# Where to find backcountry routes



## sutfin (Jun 18, 2009)

I have been searching all of the website and over the internet and am not able to find a place like MountainProject or Rockclimbing.com or Summitpost that is a central place to find backcountry routes and route information. 

Is there one out there? I would like to search and find local routes to ride this season. Any advise on where to search?

Thanks


----------



## the_dude (May 31, 2006)

i have a few books that put routes into a central repository for reference from time to time. one is colorado backcountry skiing by lou dawson. another is front range ski descents - don't remember the author. i have a couple more but can't remember their names.


----------



## bobbuilds (May 12, 2007)

you could try powderbuzz for info but plan on being drilled. Check with the bent gate for books and stuff like that. Any mountain with a trail head can be skied in the winter, for the most part.

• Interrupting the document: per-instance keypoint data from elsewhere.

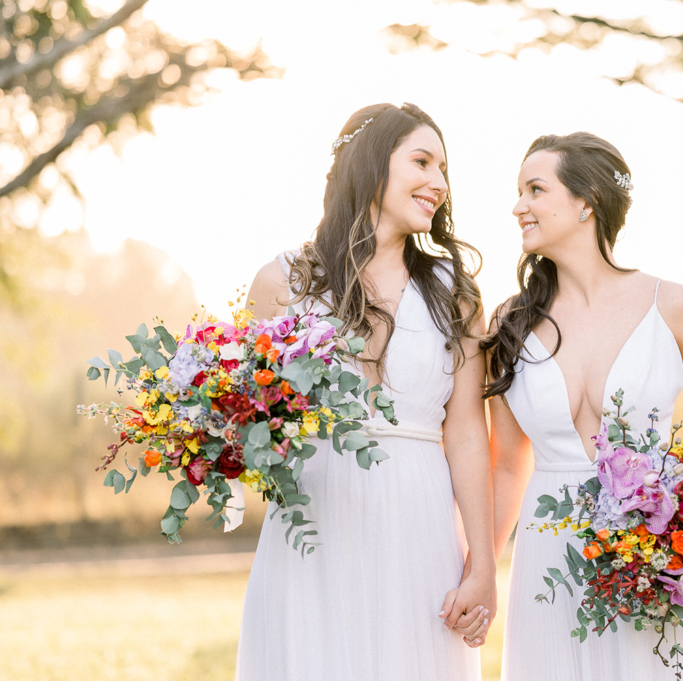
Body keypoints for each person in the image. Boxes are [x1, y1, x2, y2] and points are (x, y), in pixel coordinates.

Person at [483, 132, 683, 680]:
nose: (518, 206)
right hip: (549, 560)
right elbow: (506, 464)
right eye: (519, 191)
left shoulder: (673, 306)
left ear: (586, 202)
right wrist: (479, 572)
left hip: (653, 550)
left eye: (535, 189)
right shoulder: (509, 324)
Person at [235, 103, 496, 681]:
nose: (439, 184)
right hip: (315, 520)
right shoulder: (283, 282)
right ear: (371, 162)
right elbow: (254, 418)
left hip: (421, 522)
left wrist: (482, 562)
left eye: (444, 170)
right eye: (422, 162)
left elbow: (469, 432)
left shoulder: (457, 295)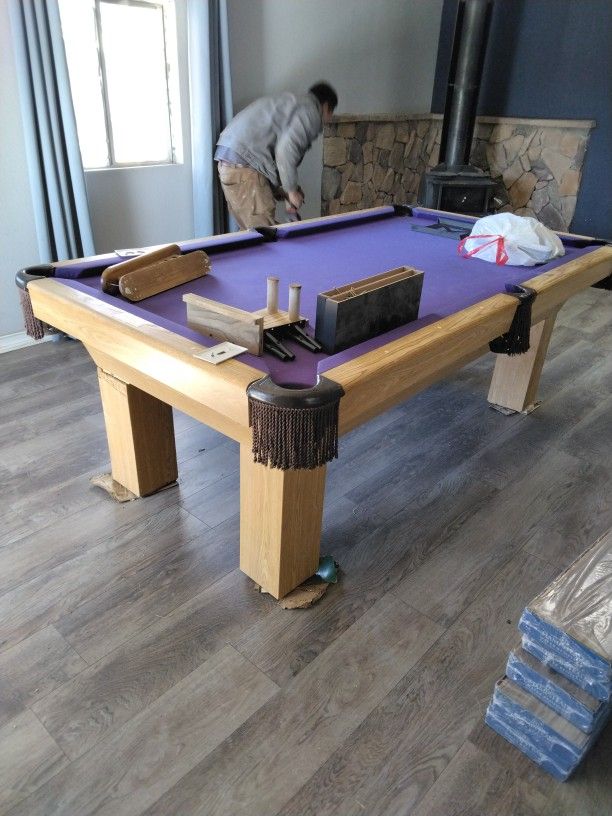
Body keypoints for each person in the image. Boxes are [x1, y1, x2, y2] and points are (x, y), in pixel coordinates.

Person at [215, 82, 338, 229]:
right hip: (244, 163)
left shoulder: (293, 104)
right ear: (325, 106)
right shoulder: (311, 111)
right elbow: (286, 150)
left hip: (229, 160)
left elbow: (269, 158)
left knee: (251, 234)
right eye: (331, 112)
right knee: (265, 235)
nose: (329, 119)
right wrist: (291, 190)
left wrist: (287, 190)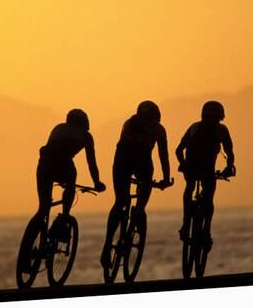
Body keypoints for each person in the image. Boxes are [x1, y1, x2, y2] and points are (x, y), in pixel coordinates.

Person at [101, 101, 173, 266]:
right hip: (124, 160)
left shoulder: (159, 130)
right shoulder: (130, 124)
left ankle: (139, 215)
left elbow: (163, 154)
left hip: (143, 163)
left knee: (141, 204)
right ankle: (107, 247)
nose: (151, 124)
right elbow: (135, 147)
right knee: (121, 201)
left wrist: (167, 177)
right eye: (149, 120)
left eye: (154, 121)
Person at [33, 109, 106, 236]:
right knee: (71, 181)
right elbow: (91, 163)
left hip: (44, 164)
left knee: (43, 208)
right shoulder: (86, 136)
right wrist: (97, 182)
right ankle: (65, 217)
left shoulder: (59, 127)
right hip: (63, 164)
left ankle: (29, 245)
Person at [175, 101, 235, 250]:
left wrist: (182, 163)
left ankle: (189, 226)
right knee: (206, 196)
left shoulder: (195, 127)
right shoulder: (220, 130)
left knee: (192, 189)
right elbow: (229, 152)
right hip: (201, 168)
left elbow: (178, 150)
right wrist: (228, 168)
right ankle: (202, 230)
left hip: (194, 167)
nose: (214, 121)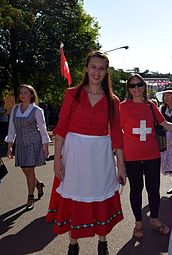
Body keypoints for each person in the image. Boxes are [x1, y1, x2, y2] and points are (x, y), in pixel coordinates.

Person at [46, 51, 126, 255]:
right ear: (86, 69)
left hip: (101, 155)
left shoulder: (112, 100)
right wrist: (57, 160)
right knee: (75, 195)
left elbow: (116, 133)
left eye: (101, 68)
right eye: (93, 67)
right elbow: (62, 128)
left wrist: (121, 165)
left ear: (106, 71)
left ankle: (102, 242)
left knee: (99, 194)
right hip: (75, 154)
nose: (97, 72)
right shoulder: (72, 94)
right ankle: (73, 243)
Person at [120, 74, 172, 239]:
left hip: (152, 155)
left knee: (153, 189)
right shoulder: (123, 107)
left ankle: (155, 219)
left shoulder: (151, 105)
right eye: (132, 86)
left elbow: (164, 124)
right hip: (131, 156)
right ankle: (138, 222)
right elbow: (115, 131)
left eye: (139, 85)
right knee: (136, 190)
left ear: (144, 86)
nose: (136, 88)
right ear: (128, 89)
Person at [4, 85, 50, 211]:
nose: (23, 95)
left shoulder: (37, 110)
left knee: (30, 170)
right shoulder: (15, 109)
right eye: (21, 92)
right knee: (26, 171)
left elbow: (42, 129)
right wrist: (10, 146)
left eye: (26, 92)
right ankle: (38, 185)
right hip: (21, 145)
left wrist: (45, 146)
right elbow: (12, 128)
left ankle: (30, 197)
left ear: (31, 95)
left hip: (33, 143)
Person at [155, 87, 172, 194]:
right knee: (170, 163)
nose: (166, 98)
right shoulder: (161, 109)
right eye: (164, 95)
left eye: (168, 95)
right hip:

I will tell you about cameron pass or rmnp or berthoud. in fact fobp would be a good start. they have trips and classes and all. There is no website I have found. problem is most people keep it quiet on what trail or side of pass etc they ski because it is getting crowded out there, and by that I mean places like cameron pass, its a 20 min hike for good turns so tons of BC fucks flock there and crowd it up. or you get 1 guy to cut across the whole bowl because he was afraid to cut back and there goes your good turns.

Best advice I could give is to get out there and find a stash you like thats close to home. Be safe and team up with someone if you go into the BC. 

TGR has a fourm to go on tour with those guys.


----------



## Canada (Oct 24, 2006)

*In the woods*

This is the standard answer you'll get. It is kind of like asking someone where they hunt. These are closely guarded secrets. You can't hide the tracks, so get some binoculars and get out there!!


----------